Chaque citoyen était pour ainsi dire obligé de se marier car l'état
considérait du devoir de chacun de laisser une descendance légitime
et saine pour garantir la continuité de la race.
A Sparte par exemple, on pouvait intenter des poursuites criminelles
contre ceux qui se mariaient trop tard ou qui contractaient une
union mal assortie, aussi bien contre ceux qui refusaient de se
marier. Ces dispositions légales étaient fondées sur le principe
généralement admis dans toute l'antiquité, qu'il était du devoir de
chaque citoyen de donner à l'Etat une race forte et vigoureuse
d'enfants légitimes. En fait chez les Spartiates, la procréation
était tellement considérée comme l'objet principal du mariage,
qu'une femme qui n'avait pas d'enfants de son mari légitime, était
non seulement autorisée, mais incitée par la loi de l'Etat à
cohabiter avec un autre homme. C'est dans ce cas particulier que la
bigamie était autorisée. A une certaine époque l'Etat comme on l'a
dit poursuivait les célibataires en justice.
En dehors de cette incitation de
l'Etat, le citoyen voulait perpétuer son nom, craignait la
dispersion de son héritage et surtout voulait s'assurer de laisser à
sa mort une personne pour faire sur sa tombe les offrandes
accoutumées.
Chez les anciens, le choix d'une épouse était rarement fondé sur
l'affection. Fort souvent, le père choisissait pour son file une
épouse une jeune fille qu'il n'avait jamais vue ou le forçait au
mariage pour faire cesser les folies de sa jeunesse.

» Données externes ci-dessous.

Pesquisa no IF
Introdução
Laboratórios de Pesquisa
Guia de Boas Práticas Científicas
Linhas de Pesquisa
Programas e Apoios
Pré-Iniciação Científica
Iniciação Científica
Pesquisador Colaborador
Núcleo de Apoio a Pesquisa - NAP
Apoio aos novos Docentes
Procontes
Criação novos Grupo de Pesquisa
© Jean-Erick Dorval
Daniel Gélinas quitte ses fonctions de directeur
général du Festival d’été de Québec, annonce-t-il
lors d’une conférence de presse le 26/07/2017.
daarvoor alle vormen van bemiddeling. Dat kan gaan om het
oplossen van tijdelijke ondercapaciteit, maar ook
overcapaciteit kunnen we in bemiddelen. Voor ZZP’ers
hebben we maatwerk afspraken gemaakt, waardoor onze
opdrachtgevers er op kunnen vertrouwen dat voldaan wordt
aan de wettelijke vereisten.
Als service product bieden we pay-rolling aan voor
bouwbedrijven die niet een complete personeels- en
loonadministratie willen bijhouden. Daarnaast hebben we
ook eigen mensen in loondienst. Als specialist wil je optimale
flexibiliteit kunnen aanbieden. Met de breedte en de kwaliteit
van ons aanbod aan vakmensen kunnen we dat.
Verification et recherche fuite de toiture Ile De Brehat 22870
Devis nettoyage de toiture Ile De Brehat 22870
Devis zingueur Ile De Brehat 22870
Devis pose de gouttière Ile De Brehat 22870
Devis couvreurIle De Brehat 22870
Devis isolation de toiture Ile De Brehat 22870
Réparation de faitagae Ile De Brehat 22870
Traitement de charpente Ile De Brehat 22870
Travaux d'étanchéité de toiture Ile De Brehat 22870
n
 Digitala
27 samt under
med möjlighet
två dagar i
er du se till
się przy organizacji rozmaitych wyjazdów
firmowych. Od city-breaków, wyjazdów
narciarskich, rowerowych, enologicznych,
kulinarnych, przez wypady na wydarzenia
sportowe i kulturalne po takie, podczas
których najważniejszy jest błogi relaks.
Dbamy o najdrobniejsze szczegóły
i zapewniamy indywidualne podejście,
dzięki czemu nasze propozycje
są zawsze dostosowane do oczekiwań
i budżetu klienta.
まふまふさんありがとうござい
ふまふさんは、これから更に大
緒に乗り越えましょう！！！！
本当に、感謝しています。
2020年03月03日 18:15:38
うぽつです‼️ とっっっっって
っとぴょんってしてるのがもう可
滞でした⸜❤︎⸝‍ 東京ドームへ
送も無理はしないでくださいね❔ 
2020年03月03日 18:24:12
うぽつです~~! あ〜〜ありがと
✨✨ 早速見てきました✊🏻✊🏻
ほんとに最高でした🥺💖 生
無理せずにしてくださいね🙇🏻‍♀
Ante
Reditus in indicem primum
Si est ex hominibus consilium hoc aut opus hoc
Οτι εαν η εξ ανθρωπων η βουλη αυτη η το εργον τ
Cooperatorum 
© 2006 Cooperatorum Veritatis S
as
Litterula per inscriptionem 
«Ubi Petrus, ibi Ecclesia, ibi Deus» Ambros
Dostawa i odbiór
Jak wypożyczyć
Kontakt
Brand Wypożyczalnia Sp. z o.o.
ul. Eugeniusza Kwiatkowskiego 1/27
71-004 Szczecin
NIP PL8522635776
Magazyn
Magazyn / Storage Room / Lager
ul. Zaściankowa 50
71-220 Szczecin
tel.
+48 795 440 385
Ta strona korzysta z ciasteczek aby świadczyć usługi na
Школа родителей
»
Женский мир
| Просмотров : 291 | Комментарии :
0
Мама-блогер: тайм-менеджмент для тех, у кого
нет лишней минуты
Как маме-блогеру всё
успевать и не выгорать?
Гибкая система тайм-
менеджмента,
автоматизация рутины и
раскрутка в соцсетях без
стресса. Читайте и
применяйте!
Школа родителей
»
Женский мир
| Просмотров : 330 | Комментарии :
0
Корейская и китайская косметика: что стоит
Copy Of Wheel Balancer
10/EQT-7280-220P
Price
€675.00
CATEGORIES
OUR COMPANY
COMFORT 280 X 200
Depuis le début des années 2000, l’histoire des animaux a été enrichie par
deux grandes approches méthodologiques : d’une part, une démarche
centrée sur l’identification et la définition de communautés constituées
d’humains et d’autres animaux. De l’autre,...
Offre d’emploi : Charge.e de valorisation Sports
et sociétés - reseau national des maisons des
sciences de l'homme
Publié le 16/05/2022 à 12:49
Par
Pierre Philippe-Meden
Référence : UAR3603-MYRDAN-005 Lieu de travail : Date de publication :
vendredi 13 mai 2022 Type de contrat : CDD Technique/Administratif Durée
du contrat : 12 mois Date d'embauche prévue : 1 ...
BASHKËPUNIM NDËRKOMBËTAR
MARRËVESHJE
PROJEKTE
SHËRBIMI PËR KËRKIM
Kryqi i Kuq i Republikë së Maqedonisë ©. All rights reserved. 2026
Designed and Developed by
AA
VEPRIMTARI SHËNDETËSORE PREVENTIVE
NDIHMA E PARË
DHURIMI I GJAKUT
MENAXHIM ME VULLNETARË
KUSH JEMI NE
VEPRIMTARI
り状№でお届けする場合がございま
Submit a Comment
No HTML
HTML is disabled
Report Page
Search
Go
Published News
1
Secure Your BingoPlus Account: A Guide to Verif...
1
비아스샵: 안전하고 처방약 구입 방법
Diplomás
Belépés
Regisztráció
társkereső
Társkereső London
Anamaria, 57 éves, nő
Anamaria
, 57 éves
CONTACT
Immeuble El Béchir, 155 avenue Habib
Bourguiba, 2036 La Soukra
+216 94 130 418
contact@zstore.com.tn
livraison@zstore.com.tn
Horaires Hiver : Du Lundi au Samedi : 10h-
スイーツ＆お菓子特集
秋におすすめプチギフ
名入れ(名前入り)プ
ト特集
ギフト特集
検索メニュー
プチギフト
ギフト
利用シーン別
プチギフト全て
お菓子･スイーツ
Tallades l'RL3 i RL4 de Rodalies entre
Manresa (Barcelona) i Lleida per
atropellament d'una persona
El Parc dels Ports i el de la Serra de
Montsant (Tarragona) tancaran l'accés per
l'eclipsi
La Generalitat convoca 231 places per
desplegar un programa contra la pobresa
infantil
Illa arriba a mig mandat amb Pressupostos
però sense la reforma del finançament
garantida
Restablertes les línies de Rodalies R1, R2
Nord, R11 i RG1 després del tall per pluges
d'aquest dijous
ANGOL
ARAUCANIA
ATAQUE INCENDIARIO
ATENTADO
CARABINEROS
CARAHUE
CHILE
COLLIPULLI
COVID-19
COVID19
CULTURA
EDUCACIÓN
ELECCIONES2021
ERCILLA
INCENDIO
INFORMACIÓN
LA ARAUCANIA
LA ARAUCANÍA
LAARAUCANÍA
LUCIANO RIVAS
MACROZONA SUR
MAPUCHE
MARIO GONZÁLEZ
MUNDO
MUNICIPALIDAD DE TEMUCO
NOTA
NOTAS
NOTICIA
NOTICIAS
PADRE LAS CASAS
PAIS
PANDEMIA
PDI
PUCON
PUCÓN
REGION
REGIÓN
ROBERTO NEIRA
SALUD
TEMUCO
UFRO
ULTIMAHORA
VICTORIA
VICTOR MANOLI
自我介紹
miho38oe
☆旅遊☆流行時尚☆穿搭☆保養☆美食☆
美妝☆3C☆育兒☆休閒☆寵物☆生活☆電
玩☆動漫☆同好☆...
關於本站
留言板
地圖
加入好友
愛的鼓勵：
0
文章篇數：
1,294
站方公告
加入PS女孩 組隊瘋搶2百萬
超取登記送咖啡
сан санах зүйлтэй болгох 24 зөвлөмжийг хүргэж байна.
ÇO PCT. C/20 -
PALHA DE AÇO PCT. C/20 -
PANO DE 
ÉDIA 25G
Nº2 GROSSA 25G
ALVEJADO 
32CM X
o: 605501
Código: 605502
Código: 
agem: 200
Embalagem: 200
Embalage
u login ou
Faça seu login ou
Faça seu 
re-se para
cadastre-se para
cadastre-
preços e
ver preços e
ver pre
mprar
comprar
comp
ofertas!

En général, le consentement de la femme n'était pas considéré comme
nécessaire au mariage; elle était obligée de se soumettre au désir
de ses parents et de recevoir de leurs mains un inconnu pour être à
l'avenir son époux et son maître.
Le résultat d'unions contractées de cette manière, devait
naturellement produire un manque de confiance et d'harmonie entre
les époux, du moins jusqu'à ce qu'ils se fussent habitués l'un à
l'autre.
- Les lois d'Athènes défendaient à un citoyen sous des peines très
sévères, d'épouser une femme étrangère, et réciproquement à une
Athénienne d'épouser un étranger.
Quant aux liens du
sang, dans aucune région de la Grèce antique, sauf
à de rares exceptions, ils ne constituaient pas un obstacle au
mariage. La seule interdiction absolue était celle qui prohibait le
mariage entre ascendants et descendants.
Ainsi, le frère pouvait épouser sa sœur pourvu qu'elle ne fût pas
née de la même mère.
A Athènes, quand un père mourait intestat et sans enfant mâle, son
héritière ne pouvait choisir son époux. La loi l'obligeait à épouser
son plus proche parent non marié dans la ligne collatérale; en
revanche, si elle était pauvre, le plus proche parent était tenu
soit de l'épouser, soit de lui donner une dot selon son rang.
Lorsqu'il y avait plusieurs cohéritières, elles épousaient les
parents les plus rapprochés, et le plus proche parmi eux,
avait le droit de choisir celle qu'il préférait.